Bologna, 9 novembre 2017 - Un trucco per stare meglio e per affrontare con più forza un momento della vita molto delicato, come quello della lotta contro il tumore al seno o altre patologie neoplastiche femminili. 
È il cuore del progetto Make up, nato dal desiderio di un gruppo di acconciatori ed estetiste di Cna e dalla disponibilità del Sant’Orsola. Una volta al mese, al lunedì mattina, le donne sottoposte alla chemioterapia si incontrano nella sala riunioni dell’istituto Addarii, al padiglione 26, per avere consigli e suggerimenti di ‘bellezza’. 

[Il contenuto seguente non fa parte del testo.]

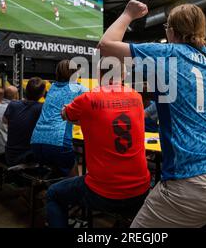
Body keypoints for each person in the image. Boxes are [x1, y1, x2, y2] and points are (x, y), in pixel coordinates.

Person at [97, 0, 206, 228]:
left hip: (198, 179)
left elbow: (106, 46)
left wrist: (128, 13)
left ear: (170, 31)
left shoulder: (167, 52)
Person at [45, 58, 150, 228]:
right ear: (123, 75)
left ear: (99, 75)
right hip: (141, 190)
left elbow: (66, 115)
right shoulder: (136, 97)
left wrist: (69, 111)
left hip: (103, 192)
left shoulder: (87, 98)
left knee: (53, 194)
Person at [30, 60, 88, 177]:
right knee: (73, 180)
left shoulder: (52, 87)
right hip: (58, 141)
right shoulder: (80, 89)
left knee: (54, 175)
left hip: (36, 141)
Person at [4, 77, 45, 166]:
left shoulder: (13, 104)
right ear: (42, 94)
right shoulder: (41, 108)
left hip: (10, 154)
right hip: (26, 157)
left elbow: (5, 121)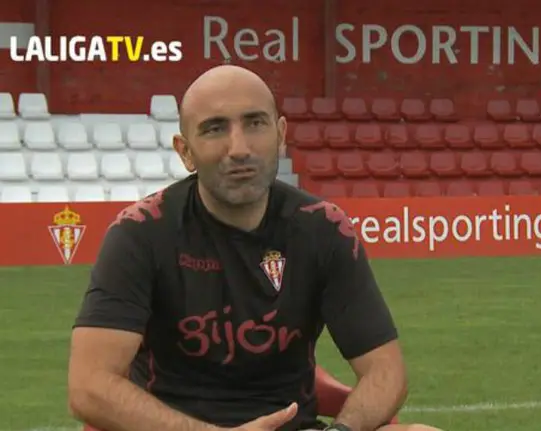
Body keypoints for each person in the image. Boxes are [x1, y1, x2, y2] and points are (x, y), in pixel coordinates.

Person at [67, 65, 443, 431]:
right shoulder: (140, 233)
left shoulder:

«Un progetto di cui siamo molto orgogliosi – precisa Cinzia Barbieri, direttore generale Cna – perché dal 2011 offriamo un servizio gratuito basato sul volontariato dei nostri imprenditori, circa 15. Si insegna alle pazienti, e ne abbiamo già coinvolte 200, come migliorare la loro immagine, ma non c’è niente di frivolo: è una cura della persona, che va oltre l’estetica e diventa psicologica. Per questo lo scorso anno abbiamo chiesto il riconoscimento, nella proposta di legge 1/90, di una nuova figura, la specializzazione socio-estetica, già presente in Francia, anche in molte équipe ospedaliere. Quando avremo la legge potremo predisporre un corso ad hoc. E poi dallo scorso anno al Make up si è unita a noi l’associazione Loto».
 
Entusiasta l’estetista Paola Ravaioli: «Sono momenti divertenti, non di tristezza, perché il trucco aiuta tantissimo, lo dico per esperienza – assicura –, ci sono passata anche io e così dimostro che i capelli ricrescono e si va avanti. Ci sono donne che mi chiedono un trucco leggero per andare al lavoro e altre che magari sperimentano un rossetto rosso, quello che non hanno mai provato».


L’unico uomo del gruppo è il parrucchiere Stefano Pizzirani: «È un’esperienza particolare, da cui si torna più ricchi e con più energie. Quando vado, mi occupo delle parrucche». 

Sandra Balboni è la presidente di Loto: «La nostra è un’associazione no profit impegnata nella lotta al carcinoma dell’ovaio e il direttore del comitato scientifico è il dottor Claudio Zamagni, responsabile dell’Oncologia medica. Alle donne che si iscrivono offriamo anche sedute di meditazione e di yoga».